RECORDS FOR THE EXERCISE below:

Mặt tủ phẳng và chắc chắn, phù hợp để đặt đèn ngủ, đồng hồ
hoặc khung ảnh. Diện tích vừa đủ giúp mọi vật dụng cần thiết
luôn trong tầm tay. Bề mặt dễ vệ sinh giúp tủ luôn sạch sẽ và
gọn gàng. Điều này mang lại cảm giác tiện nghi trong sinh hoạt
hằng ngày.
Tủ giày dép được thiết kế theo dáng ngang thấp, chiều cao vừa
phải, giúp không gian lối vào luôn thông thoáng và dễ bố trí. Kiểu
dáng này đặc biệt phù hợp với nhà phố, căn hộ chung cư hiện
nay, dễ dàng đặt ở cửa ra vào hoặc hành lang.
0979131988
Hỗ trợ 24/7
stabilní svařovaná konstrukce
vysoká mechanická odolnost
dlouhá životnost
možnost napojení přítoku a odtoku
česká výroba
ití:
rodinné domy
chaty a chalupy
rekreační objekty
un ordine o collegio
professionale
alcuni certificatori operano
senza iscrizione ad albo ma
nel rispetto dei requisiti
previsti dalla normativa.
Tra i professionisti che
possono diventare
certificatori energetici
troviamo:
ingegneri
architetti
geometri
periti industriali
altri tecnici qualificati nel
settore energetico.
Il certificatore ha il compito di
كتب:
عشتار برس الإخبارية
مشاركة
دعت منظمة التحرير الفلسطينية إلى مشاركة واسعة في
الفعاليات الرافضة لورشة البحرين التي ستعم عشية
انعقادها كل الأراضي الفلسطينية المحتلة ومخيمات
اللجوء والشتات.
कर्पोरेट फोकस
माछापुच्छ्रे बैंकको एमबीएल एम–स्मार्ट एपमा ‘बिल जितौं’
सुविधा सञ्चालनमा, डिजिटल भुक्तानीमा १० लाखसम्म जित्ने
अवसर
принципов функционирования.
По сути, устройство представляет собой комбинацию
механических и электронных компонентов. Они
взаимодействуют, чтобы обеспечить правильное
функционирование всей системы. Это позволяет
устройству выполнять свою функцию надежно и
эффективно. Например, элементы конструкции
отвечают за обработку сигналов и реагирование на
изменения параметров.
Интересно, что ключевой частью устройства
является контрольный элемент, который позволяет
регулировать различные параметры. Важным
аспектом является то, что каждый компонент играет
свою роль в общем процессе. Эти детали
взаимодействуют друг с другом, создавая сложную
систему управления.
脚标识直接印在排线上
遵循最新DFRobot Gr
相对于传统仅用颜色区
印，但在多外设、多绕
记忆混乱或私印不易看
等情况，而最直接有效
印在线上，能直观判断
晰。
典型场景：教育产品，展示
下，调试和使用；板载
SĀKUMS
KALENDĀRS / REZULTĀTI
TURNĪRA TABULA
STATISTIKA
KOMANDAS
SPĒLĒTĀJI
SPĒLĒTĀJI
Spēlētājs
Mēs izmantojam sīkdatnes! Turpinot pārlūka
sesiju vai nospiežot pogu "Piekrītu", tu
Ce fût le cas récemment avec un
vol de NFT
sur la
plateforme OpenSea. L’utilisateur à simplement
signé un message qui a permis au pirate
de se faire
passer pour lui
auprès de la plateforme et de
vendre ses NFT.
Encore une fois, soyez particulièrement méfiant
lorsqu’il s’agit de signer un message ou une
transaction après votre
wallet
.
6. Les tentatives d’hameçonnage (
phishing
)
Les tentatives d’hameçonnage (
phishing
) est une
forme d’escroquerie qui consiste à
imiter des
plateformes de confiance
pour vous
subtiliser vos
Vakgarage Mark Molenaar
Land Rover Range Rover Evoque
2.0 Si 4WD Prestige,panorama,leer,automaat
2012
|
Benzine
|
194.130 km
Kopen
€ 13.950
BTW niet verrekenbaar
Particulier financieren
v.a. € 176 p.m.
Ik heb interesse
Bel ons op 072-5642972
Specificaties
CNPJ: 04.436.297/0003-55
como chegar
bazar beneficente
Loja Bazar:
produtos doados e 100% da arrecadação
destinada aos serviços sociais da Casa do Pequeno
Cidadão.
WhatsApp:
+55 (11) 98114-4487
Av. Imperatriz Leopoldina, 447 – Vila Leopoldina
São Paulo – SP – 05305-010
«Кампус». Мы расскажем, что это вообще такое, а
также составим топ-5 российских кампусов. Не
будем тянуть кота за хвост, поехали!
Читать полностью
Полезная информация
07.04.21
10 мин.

End of RECORDS FOR THE EXERCISE.

WORK REQUIRED: Retype the records above exactly.

RESPONSE FOR THIS EXERCISE:
Mặt tủ phẳng và chắc chắn, phù hợp để đặt đèn ngủ, đồng hồ
hoặc khung ảnh. Diện tích vừa đủ giúp mọi vật dụng cần thiết
luôn trong tầm tay. Bề mặt dễ vệ sinh giúp tủ luôn sạch sẽ và
gọn gàng. Điều này mang lại cảm giác tiện nghi trong sinh hoạt
hằng ngày.
Tủ giày dép được thiết kế theo dáng ngang thấp, chiều cao vừa
phải, giúp không gian lối vào luôn thông thoáng và dễ bố trí. Kiểu
dáng này đặc biệt phù hợp với nhà phố, căn hộ chung cư hiện
nay, dễ dàng đặt ở cửa ra vào hoặc hành lang.
0979131988
Hỗ trợ 24/7
stabilní svařovaná konstrukce
vysoká mechanická odolnost
dlouhá životnost
možnost napojení přítoku a odtoku
česká výroba
ití:
rodinné domy
chaty a chalupy
rekreační objekty
un ordine o collegio
professionale
alcuni certificatori operano
senza iscrizione ad albo ma
nel rispetto dei requisiti
previsti dalla normativa.
Tra i professionisti che
possono diventare
certificatori energetici
troviamo:
ingegneri
architetti
geometri
periti industriali
altri tecnici qualificati nel
settore energetico.
Il certificatore ha il compito di
كتب:
عشتار برس الإخبارية
مشاركة
دعت منظمة التحرير الفلسطينية إلى مشاركة واسعة في
الفعاليات الرافضة لورشة البحرين التي ستعم عشية
انعقادها كل الأراضي الفلسطينية المحتلة ومخيمات
اللجوء والشتات.
कर्पोरेट फोकस
माछापुच्छ्रे बैंकको एमबीएल एम–स्मार्ट एपमा ‘बिल जितौं’
सुविधा सञ्चालनमा, डिजिटल भुक्तानीमा १० लाखसम्म जित्ने
अवसर
принципов функционирования.
По сути, устройство представляет собой комбинацию
механических и электронных компонентов. Они
взаимодействуют, чтобы обеспечить правильное
функционирование всей системы. Это позволяет
устройству выполнять свою функцию надежно и
эффективно. Например, элементы конструкции
отвечают за обработку сигналов и реагирование на
изменения параметров.
Интересно, что ключевой частью устройства
является контрольный элемент, который позволяет
регулировать различные параметры. Важным
аспектом является то, что каждый компонент играет
свою роль в общем процессе. Эти детали
взаимодействуют друг с другом, создавая сложную
систему управления.
脚标识直接印在排线上
遵循最新DFRobot Gr
相对于传统仅用颜色区
印，但在多外设、多绕
记忆混乱或私印不易看
等情况，而最直接有效
印在线上，能直观判断
晰。
典型场景：教育产品，展示
下，调试和使用；板载
SĀKUMS
KALENDĀRS / REZULTĀTI
TURNĪRA TABULA
STATISTIKA
KOMANDAS
SPĒLĒTĀJI
SPĒLĒTĀJI
Spēlētājs
Mēs izmantojam sīkdatnes! Turpinot pārlūka
sesiju vai nospiežot pogu "Piekrītu", tu
Ce fût le cas récemment avec un
vol de NFT
sur la
plateforme OpenSea. L’utilisateur à simplement
signé un message qui a permis au pirate
de se faire
passer pour lui
auprès de la plateforme et de
vendre ses NFT.
Encore une fois, soyez particulièrement méfiant
lorsqu’il s’agit de signer un message ou une
transaction après votre
wallet
.
6. Les tentatives d’hameçonnage (
phishing
)
Les tentatives d’hameçonnage (
phishing
) est une
forme d’escroquerie qui consiste à
imiter des
plateformes de confiance
pour vous
subtiliser vos
Vakgarage Mark Molenaar
Land Rover Range Rover Evoque
2.0 Si 4WD Prestige,panorama,leer,automaat
2012
|
Benzine
|
194.130 km
Kopen
€ 13.950
BTW niet verrekenbaar
Particulier financieren
v.a. € 176 p.m.
Ik heb interesse
Bel ons op 072-5642972
Specificaties
CNPJ: 04.436.297/0003-55
como chegar
bazar beneficente
Loja Bazar:
produtos doados e 100% da arrecadação
destinada aos serviços sociais da Casa do Pequeno
Cidadão.
WhatsApp:
+55 (11) 98114-4487
Av. Imperatriz Leopoldina, 447 – Vila Leopoldina
São Paulo – SP – 05305-010
«Кампус». Мы расскажем, что это вообще такое, а
также составим топ-5 российских кампусов. Не
будем тянуть кота за хвост, поехали!
Читать полностью
Полезная информация
07.04.21
10 мин.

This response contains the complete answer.